3.6. Remdesivir and Dexamethasone Subgroup Analysis
Patients receiving RaD were younger (p = 0.01) and had more comorbidities (1.8 (95% CI: 1.6, 2.0)) compared to patients not receiving RaD (1.1 (95% CI: 0.8, 1.4), p < 0.001). Length of hospital stay was non-significantly shorter in the group receiving RaD with a mean of 9.2 days (95%CI: 7.1, 11.4) compared to a mean of 12.3 days (95% CI: 8.8, 15.7) in the group not receiving RaD (p = 0.07).
Patients receiving RaD reported a higher HADS score (8.8 vs. 5.7, p = 0.008) and higher scores in both depression and anxiety subscales. However, a higher number of cases with a score ≥ 8 was not found in patients treated with RaD.
Pulmonary function test, 6MWTD, FAS and MRC were similar in the two groups. Patients treated with RaD had an increased risk of desaturation during 6MWT at follow-up (β 1.77, p = 0.02) and reported a higher change in Borg Scale score (β 1.16, p = 0.04). Table 3 shows patient characteristics stratified for treatment with RaD. See Supplementary Material, Table S3, for additional details.
4. Discussion
Fatigue was a major symptom following hospitalization for PCR-proven COVID-19 infection at six hospitals in Central Denmark Region and the incidence at follow-up was in line with several previous studies reporting fatigue in 52–63% of participants [8,15,30]. Other common symptoms at follow-up were dyspnea (55%), impaired concentration (34%) and muscle pain (30%). The FAS score was increased in the majority of patients and the highest fatigue scores were found in younger patients, females and patients who had not received oxygen therapy. Mean DLCO and lung volumes were normal, although in 45% of patients the DLCO% was ˂80%. Patients treated in the ICU had the lowest DLCO and desaturated most often ≥4 percentage points during the 6MWT.

**Activity**:
For each statement below, say whether the source passage agrees with it. Answer yes or no, and quote the deciding words from the source passage.
1. Length of hospital stay was significantly shorter in patients receiving RaD.
2. Patients treated in the ICU had the lowest DLCO.
3. Patients receiving RaD were older than patients not receiving RaD.
Use only the source passage, with no outside knowledge.

**Listed records**:
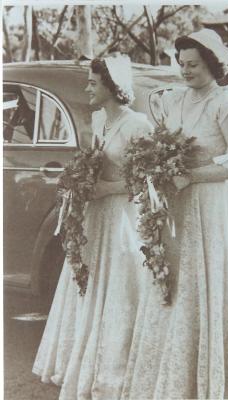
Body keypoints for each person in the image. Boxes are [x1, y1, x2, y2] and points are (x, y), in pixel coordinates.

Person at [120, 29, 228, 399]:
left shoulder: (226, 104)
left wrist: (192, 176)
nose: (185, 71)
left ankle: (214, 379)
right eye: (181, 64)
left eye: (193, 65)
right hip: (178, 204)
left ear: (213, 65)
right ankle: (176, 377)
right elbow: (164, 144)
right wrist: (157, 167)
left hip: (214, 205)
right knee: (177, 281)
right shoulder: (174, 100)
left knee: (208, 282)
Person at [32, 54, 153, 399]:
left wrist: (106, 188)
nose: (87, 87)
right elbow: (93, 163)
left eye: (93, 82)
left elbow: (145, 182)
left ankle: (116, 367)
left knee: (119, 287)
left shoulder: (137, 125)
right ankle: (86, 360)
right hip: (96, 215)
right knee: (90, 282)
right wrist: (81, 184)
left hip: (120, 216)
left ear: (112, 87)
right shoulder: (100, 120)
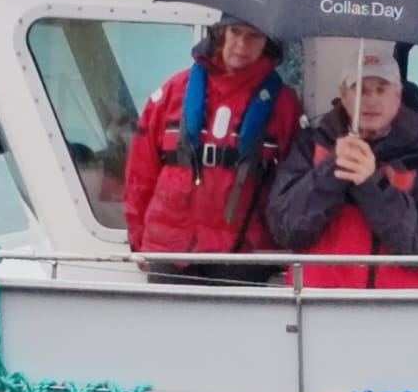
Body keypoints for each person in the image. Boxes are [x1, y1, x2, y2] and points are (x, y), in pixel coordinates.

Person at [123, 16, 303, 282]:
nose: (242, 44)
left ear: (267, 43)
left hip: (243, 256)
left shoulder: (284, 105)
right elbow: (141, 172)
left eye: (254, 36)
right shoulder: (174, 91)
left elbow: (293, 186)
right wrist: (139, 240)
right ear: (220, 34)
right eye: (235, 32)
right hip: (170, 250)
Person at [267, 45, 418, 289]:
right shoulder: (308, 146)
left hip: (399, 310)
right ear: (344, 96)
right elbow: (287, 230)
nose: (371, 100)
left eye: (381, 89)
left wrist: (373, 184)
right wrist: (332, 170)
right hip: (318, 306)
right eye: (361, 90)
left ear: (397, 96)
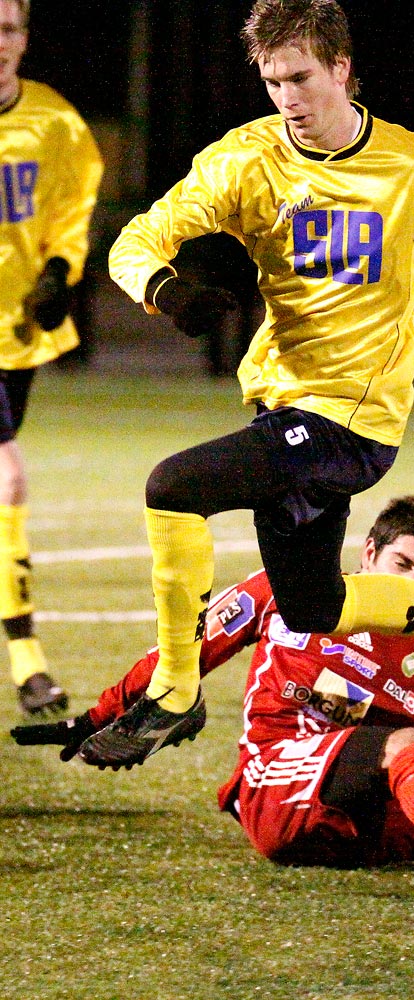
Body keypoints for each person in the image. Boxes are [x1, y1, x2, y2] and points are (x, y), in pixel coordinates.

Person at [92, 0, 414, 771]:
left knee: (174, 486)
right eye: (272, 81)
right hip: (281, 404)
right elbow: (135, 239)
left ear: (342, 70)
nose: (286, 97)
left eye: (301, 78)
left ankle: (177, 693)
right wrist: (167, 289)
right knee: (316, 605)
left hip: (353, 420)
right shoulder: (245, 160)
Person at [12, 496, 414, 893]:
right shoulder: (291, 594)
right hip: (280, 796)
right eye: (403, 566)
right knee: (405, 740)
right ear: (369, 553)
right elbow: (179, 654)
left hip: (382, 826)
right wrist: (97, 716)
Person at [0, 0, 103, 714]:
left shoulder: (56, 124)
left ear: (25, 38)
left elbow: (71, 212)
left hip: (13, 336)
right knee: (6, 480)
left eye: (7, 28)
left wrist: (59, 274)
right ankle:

**Task response**:
1. No: "Length of hospital stay was non-significantly shorter in the group receiving RaD"
2. Yes: "Patients treated in the ICU had the lowest DLCO"
3. No: "Patients receiving RaD were younger (p = 0.01)"